**BLOK TEKS**
□ □ □ □

Tetapi untuk menutup mulut Yesus, mereka memerlukan bantuan bangsa Romawi. Mereka harus mencoba untuk membuatnya kelihatan bersalah
dalam suatu pelanggaran politik di depan Herodes Antipas, raja negara taklukan yang bertanggung jawab kepada Roma. Tuduhan yang bisa mereka
temukan adalah bahwa Yesus menyebut dirinya sendiri ”Raja orang Yahudi,”
sesuatu yang akan menyebabkan Herodes terganggu.
Tapi Herodes, yang mungkin sudah mendengar tentang pembersihanpembersihan yang terjadi di Roma, tidak mau berbuat apa pun yang bisa
menampar kemerdekaan; apalagi Tiberius sedang sibuk mengadakan pembersihan terhadap pemberontakan. Ia mengirim Yesus langsung kepada
prokurator (gubernur) Romawi, yang menggantikan kedudukan kakaknya
Archelaus, dengan pesan bahwa bangsa Romawilah, bukan dia, yang harus
berbuat sesuatu untuk mengatasi masalah ini.

□ □ □ □

**TUGAS PENGERJAAN**
1 > Menurut blok teks, mengapa Herodes tidak menangani sendiri perkara Yesus dan malah mengirimnya kepada prokurator Romawi? Jelaskan dalam satu sampai tiga kalimat.
2 > Tuduhan apa yang bisa ditemukan terhadap Yesus menurut blok teks?
3 > Ketik ulang bagian blok teks mulai dari "Tapi Herodes, yang" dan berakhir pada "mengatasi masalah ini.".

**DATA TERCATAT**
□ □ □ □

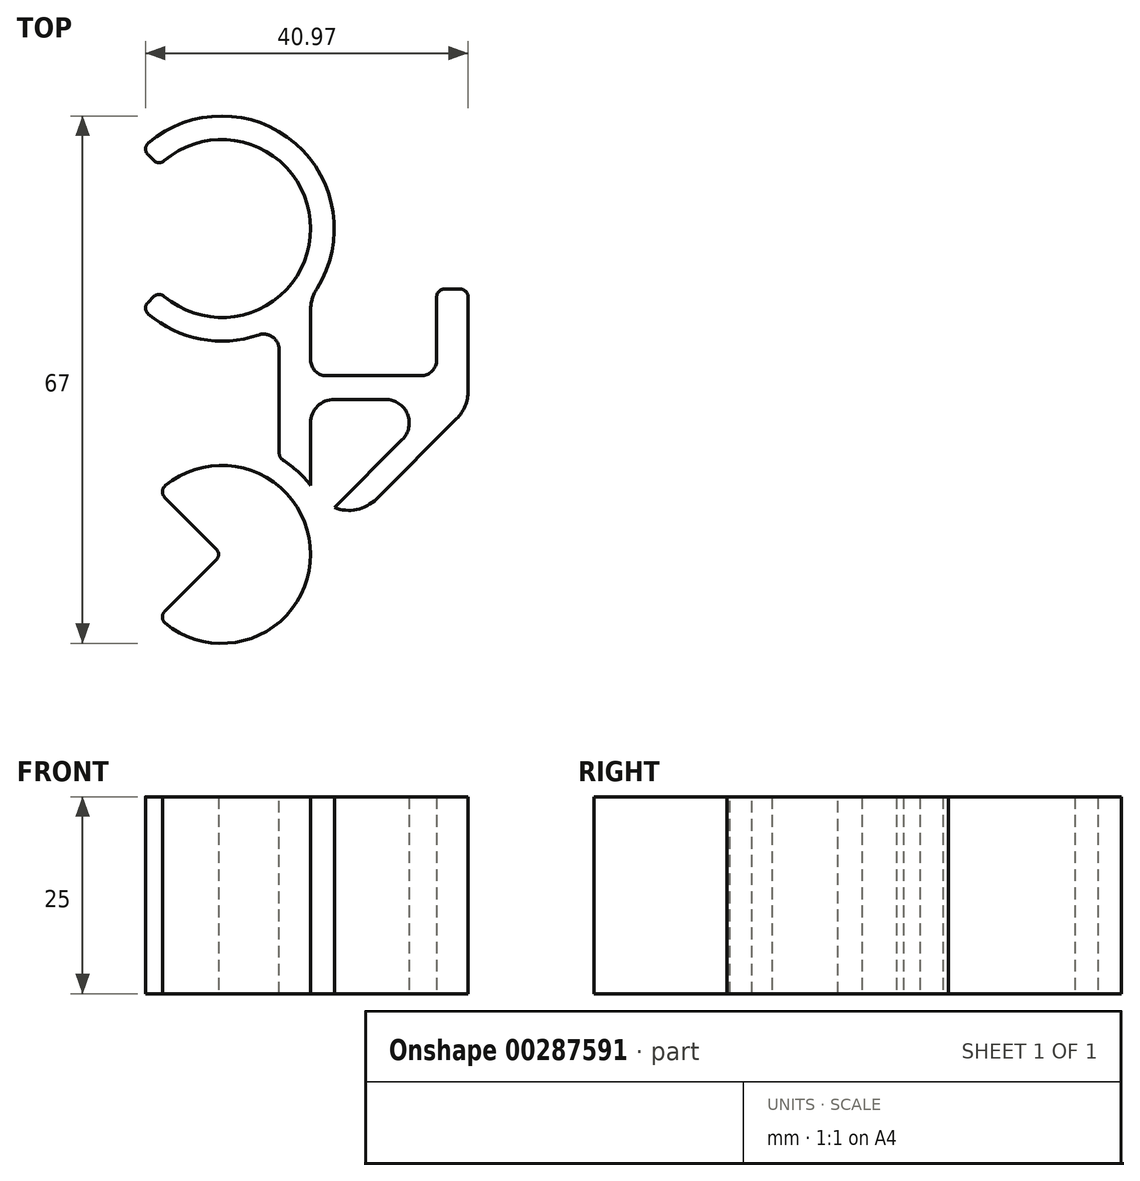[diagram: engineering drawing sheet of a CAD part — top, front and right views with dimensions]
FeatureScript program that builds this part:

□ □ □ □

**DAFTAR JAWABAN**
1 > Herodes, yang mungkin sudah mendengar tentang pembersihan yang terjadi di Roma, tidak mau berbuat apa pun yang bisa menampar kemerdekaan, apalagi Tiberius sedang sibuk mengadakan pembersihan terhadap pemberontakan. Karena itu ia mengirim Yesus langsung kepada prokurator Romawi dengan pesan bahwa bangsa Romawilah, bukan dia, yang harus mengatasi masalah tersebut.

2 > Bahwa Yesus menyebut dirinya sendiri "Raja orang Yahudi."

3 >
Tapi Herodes, yang mungkin sudah mendengar tentang pembersihanpembersihan yang terjadi di Roma, tidak mau berbuat apa pun yang bisa
menampar kemerdekaan; apalagi Tiberius sedang sibuk mengadakan pembersihan terhadap pemberontakan. Ia mengirim Yesus langsung kepada
prokurator (gubernur) Romawi, yang menggantikan kedudukan kakaknya
Archelaus, dengan pesan bahwa bangsa Romawilah, bukan dia, yang harus
berbuat sesuatu untuk mengatasi masalah ini.